Its plantation segment, on the other hand, saw profit fall 26% to RM126.4 million from RM170.1 million, mainly because of weaker crude palm oil (CPO) and palm kernel (PK) prices amid higher production costs though fresh fruit bunches improved. KLK said CPO price dropped 4% y-o-y to RM1,920 from RM2,060, while PK price fell 33% y-o-y to RM1,070 from RM1,594.

Its property development segment, meanwhile, posted a 15% decline in profit to RM18.1 million from RM21.2 million, as revenue sank 31% to RM49.3 million from RM71.5 million.

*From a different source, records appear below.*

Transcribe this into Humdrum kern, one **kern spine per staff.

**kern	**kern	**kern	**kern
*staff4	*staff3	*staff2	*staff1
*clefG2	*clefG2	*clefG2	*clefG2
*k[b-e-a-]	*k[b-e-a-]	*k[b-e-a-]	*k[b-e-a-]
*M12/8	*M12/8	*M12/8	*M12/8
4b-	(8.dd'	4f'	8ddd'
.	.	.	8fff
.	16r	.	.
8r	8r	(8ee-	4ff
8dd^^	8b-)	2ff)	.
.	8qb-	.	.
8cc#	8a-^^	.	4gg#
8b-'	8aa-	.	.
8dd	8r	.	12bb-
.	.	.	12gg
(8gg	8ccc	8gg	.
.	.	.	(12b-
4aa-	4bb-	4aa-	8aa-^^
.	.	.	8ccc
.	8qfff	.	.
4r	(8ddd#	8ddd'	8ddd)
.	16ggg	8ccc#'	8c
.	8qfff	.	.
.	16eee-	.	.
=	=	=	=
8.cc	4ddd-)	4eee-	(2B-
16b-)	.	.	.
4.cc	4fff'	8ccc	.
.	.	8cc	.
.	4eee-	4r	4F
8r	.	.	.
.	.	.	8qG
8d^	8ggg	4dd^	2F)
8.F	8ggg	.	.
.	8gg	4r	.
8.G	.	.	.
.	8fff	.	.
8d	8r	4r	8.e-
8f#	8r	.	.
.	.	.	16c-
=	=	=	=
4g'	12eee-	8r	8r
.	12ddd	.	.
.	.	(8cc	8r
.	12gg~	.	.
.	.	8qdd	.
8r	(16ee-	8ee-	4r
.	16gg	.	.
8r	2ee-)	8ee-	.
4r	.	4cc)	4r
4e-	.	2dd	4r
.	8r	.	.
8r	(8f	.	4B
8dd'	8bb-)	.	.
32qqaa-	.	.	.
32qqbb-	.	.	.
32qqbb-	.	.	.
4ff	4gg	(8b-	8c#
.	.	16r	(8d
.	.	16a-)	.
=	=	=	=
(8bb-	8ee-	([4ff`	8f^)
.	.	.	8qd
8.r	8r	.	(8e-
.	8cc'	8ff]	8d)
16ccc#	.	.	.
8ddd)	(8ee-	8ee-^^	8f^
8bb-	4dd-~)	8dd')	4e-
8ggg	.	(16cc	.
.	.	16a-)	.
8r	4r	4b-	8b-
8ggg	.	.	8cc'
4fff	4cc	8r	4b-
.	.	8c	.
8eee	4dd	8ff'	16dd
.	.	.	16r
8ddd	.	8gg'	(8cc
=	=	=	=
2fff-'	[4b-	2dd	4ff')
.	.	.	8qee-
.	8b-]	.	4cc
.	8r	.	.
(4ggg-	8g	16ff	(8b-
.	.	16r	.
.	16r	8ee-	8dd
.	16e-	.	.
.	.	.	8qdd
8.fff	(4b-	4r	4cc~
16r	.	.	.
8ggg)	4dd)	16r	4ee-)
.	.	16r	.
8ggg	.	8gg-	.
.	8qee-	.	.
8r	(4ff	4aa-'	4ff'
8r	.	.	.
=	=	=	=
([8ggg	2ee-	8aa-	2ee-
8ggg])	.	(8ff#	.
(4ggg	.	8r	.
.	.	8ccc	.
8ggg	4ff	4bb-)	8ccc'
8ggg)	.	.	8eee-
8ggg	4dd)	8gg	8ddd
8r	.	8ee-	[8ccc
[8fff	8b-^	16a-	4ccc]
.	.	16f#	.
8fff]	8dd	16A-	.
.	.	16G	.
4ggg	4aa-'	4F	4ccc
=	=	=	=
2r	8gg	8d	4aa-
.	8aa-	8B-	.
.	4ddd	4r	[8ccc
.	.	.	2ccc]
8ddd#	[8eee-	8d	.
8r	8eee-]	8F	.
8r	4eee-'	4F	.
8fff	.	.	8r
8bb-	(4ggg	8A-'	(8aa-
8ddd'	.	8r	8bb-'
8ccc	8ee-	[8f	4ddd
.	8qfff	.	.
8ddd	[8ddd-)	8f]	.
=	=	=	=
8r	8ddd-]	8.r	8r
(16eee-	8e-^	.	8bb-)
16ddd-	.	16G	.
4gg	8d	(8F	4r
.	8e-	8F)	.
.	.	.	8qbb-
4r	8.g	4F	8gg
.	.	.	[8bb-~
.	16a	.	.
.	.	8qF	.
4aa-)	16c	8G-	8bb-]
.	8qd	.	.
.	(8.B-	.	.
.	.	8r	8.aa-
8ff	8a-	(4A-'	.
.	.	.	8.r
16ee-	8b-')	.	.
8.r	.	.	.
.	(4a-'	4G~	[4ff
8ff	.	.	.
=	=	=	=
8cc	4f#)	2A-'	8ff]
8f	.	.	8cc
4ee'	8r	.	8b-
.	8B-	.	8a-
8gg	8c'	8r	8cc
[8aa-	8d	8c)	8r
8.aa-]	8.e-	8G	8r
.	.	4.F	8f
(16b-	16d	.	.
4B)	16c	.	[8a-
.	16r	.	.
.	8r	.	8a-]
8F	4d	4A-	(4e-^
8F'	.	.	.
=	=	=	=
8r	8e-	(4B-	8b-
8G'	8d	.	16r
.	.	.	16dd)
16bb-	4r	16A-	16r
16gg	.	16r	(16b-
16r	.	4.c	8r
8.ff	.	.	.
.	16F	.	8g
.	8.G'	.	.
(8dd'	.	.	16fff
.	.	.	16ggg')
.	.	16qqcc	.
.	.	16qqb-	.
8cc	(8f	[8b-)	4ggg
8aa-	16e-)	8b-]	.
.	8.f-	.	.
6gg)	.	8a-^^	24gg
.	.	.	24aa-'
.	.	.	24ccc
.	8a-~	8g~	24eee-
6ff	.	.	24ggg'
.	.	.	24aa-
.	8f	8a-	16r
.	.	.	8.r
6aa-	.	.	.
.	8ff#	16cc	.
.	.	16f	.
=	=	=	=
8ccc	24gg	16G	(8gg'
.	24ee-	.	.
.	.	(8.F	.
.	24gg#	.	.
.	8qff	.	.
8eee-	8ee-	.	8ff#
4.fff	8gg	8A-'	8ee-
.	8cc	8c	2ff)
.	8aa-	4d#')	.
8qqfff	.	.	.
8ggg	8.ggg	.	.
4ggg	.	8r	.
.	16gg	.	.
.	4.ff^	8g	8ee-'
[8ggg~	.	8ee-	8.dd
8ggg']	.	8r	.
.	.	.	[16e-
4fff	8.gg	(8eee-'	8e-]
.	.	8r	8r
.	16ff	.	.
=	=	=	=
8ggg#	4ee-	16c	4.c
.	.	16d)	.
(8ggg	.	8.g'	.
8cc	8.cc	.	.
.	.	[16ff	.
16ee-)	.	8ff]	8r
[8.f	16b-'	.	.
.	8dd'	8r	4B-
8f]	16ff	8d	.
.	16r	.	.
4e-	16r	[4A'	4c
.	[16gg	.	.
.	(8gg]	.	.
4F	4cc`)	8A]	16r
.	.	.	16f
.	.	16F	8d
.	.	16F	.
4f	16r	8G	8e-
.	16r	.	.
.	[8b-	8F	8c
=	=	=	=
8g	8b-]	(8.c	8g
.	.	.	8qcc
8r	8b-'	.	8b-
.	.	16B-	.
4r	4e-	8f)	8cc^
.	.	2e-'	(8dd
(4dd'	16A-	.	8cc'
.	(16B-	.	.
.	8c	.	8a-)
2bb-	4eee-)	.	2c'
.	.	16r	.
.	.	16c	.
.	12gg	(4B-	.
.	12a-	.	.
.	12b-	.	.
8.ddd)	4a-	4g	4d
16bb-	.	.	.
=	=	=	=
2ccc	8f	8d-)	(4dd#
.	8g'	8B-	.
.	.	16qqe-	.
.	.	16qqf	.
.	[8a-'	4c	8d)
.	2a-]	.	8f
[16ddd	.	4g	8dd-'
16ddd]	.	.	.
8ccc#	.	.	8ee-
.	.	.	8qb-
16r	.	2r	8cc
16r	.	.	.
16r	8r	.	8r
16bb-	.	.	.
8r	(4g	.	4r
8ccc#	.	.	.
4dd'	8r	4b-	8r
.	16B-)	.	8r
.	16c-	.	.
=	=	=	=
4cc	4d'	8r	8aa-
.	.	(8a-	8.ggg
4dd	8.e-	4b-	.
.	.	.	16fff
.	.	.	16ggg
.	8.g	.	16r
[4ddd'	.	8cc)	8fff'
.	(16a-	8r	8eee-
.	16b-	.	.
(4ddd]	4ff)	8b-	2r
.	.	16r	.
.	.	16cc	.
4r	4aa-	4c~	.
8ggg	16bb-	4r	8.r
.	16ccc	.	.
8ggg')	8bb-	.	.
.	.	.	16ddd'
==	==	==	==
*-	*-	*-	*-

Batu Kawan 4Q net profit up 25%

Batu Kawan, which considers KLK as a main subsidiary, separately announced that it recorded a 25% y-o-y rise in 4QFY19 net profit to RM96.7 million from RM77.25 million, thanks to a stronger manufacturing segment, higher other operating income, better share of results from associates, and lower income tax expenses. Revenue, however, retreated 9% to RM3.92 billion from RM4.32 billion.

Consequently, it closed the year with a net profit of RM363.5 million, little changed from RM365.68 million a year ago. Revenue was down 15% at RM16.05 billion, versus FY18’s RM18.95 billion.

Going forward, both KLK and Batu Kawan expect their FY20 to see higher profits, as their plantation segments are expected to improve with the recovery of CPO and PK prices, while their oleochemical divisions should be sustained with some additional capacities coming on stream.

“As for the group’s industrial chemical division, profits from both chlor-alkali and sulphuric acid businesses are projected to be satisfactory,” Batu Kawan said in its bourse filing.

KLK shares closed four sen lower at RM22.50 yesterday, with a market capitalisation of RM23.96 billion. Batu Kawan ended the day two sen lower at RM15.40, with a market value of RM6.04 billion.